Read more about this year’s prize

Information for the Public
Scientific Background

In order to read the text you need Acrobat Reader.
Links and Further Reading

Osamu Shimomura, Japanese citizen. Born 1928 in Kyoto, Japan. Ph.D. in organic chemistry 1960 from Nagoya University, Japan. Professor emeritus at Marine Biological Laboratory (MBL), Woods Hole, MA, USA and Boston University Medical School, MA, USA.
www.conncoll.edu/ccacad/zimmer/GFP-ww/shimomura.html
Martin Chalfie, US citizen. Born 1947, grew up in Chicago, IL, USA. Ph.D. in neurobiology 1977 from Harvard University. William R. Kenan, Jr. Professor of Biological Sciences at Columbia University, New York, NY, USA, since 1982.
www.columbia.edu/cu/biology/faculty/chalfie/Chalfie_home/
Roger Y. Tsien, US citizen. Born 1952 in New York, NY, USA. Ph.D. in physiology 1977 from Cambridge University, UK. Professor at University of California, San Diego, La Jolla, CA, USA, since 1989.
www.tsienlab.ucsd.edu
Our congratulations to all of them! We are particularly happy for Roger Tsien, graduate adviser of our own Nathan Shaner and a UCSD colleague and teacher of many of us here at Allele.

Wednesday, October 8th, 2008 Fluorescent proteins No Comments

Getting the most from fluorescent proteins

Fluorescent proteins (FPs) are an indispensable component of the biology toolbox, providing a robust and straightforward method to optically label nearly any protein of interest.

While most FPs can be used for a wide variety of experimental setups and conditions, getting the best quality data from your hard efforts requires some forethought. Here are a few tips to get the most out of FP imaging:

1.Reduce pre-measurement photobleaching.

All FPs photobleach upon exposure to excitation light. Some, like commonly used YFPs, bleach rather quickly, while others, such as Allele’s mTFP1, are substantially more photostable. However, even the most photostable FPs can be susceptible to excessive pre-measurement bleaching if precautions are not taken.

While searching for your favorite cell on the microscope, try to use the lowest possible excitation light intensity. Close the shutter when you’re setting up software or other experimental apparatus, and use short exposure times whenever possible during focusing.

2.Consider pH and other variables.

Most FPs are somewhat sensitive to acidic pH. Some, such as mTFP1 and many of the red FPs, are reasonably resistant to pH changes, while others, such as EYFP, are highly sensitive. If you’re imaging acidic compartments such as lysosomes or plant vacuoles, you’re unlikely to see any fluorescent signal if you’re using EYFP or any other pH-sensitive FP, so choose wisely!
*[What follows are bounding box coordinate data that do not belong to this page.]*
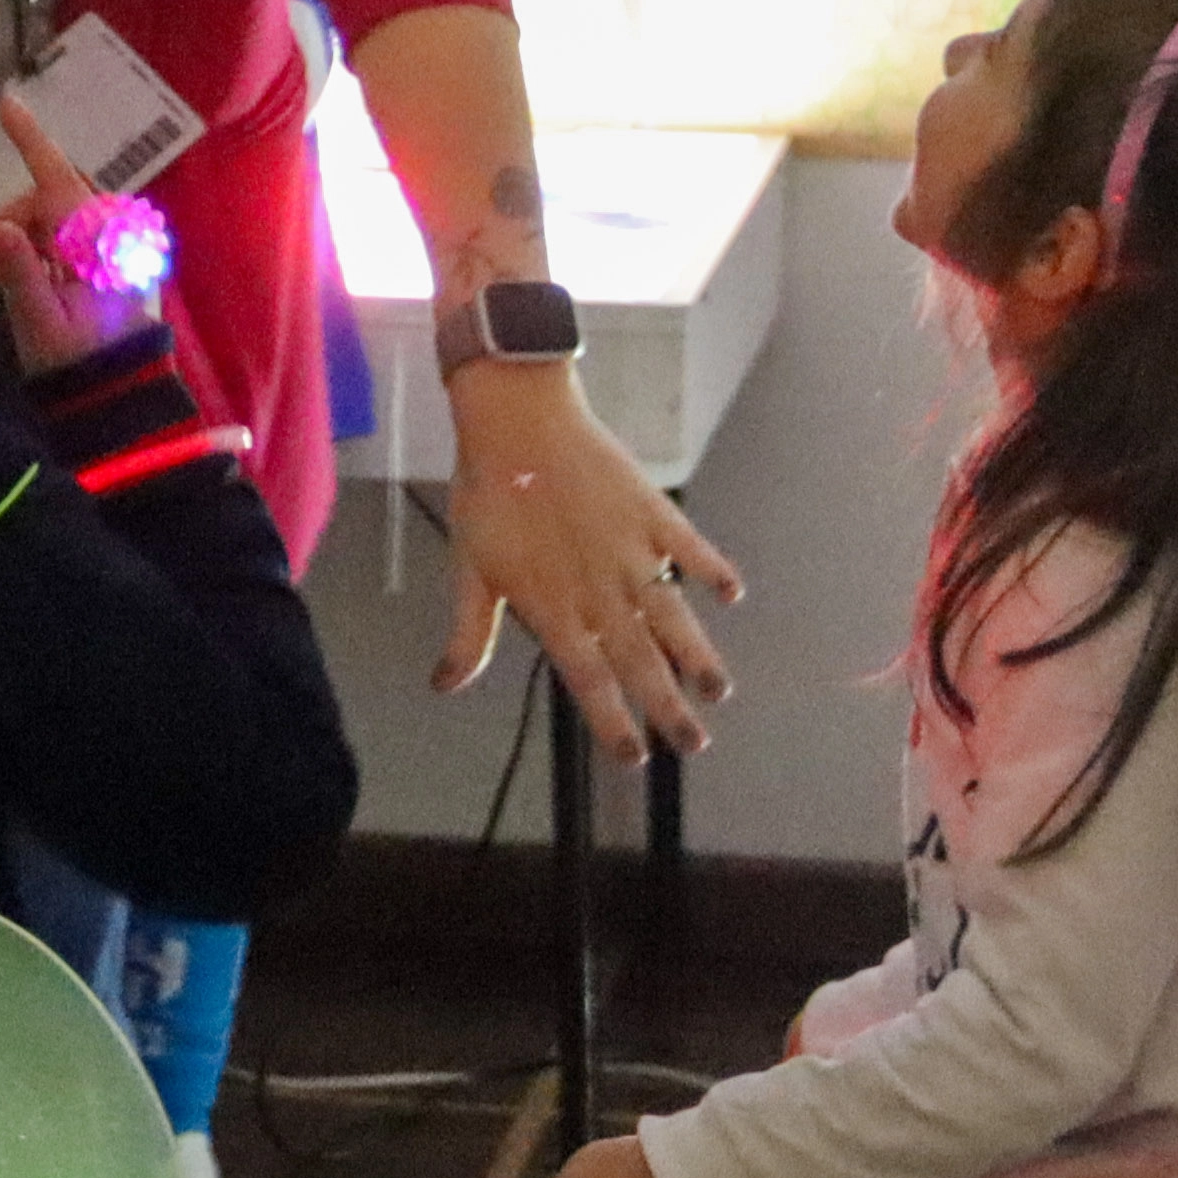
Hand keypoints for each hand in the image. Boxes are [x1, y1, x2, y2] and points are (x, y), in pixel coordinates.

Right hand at [0, 95, 172, 374]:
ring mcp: (116, 246)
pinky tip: (26, 281)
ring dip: (22, 239)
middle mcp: (112, 233)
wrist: (120, 396)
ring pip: (55, 216)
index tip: (6, 104)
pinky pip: (69, 234)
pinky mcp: (114, 261)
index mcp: (99, 241)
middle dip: (11, 223)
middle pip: (49, 197)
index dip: (31, 141)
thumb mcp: (39, 322)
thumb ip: (20, 272)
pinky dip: (41, 249)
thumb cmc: (78, 363)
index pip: (58, 180)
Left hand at [435, 355, 739, 756]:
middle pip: (640, 660)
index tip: (635, 755)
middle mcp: (598, 589)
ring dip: (697, 655)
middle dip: (668, 707)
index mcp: (554, 607)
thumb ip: (469, 634)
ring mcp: (630, 551)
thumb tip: (444, 685)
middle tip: (695, 745)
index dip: (612, 721)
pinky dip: (712, 570)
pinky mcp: (652, 512)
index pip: (589, 680)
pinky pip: (690, 548)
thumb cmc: (486, 495)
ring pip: (672, 616)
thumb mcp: (469, 569)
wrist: (516, 421)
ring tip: (718, 691)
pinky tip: (733, 595)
Information on the fluorescence pKa (the pH at which 50% of the fluorescence emission is quenched) of new fluorescent proteins is generally easy to find, so do your homework!

3.Be careful with fusions and linkers.

One big advantage of using FPs is that they may be genetically fused to virtually any protein of interest. While FPs usually have a negligible effect on the properties of their fusion partners, it’s always a good idea to double-check and validate data on new proteins.

If you don’t know where your protein should localize, check both N- and C-terminal FP fusions to be sure they give the same results. If not, validate your localization by other methods, such as antibody staining. If you can devise a functional assay for your FP-labeled protein, this is also a good way to be sure the fusion isn’t causing trouble.

If you’re having problems with a particular FP fusion, try a few different linkers between the FP and the protein of interest. Floppy linkers, such as poly-(Gly-Gly-Ser-Gly-Gly-Thr) frequently work well, but occasionally rigid linkers (such as poly-proline) or other sequences will give better results. Unfortunately, the process of optimizing a fusion construct is largely empirical.If you can put in the effort early in your experiments to produce the best possible FP fusion, you’ll benefit greatly in later experiments!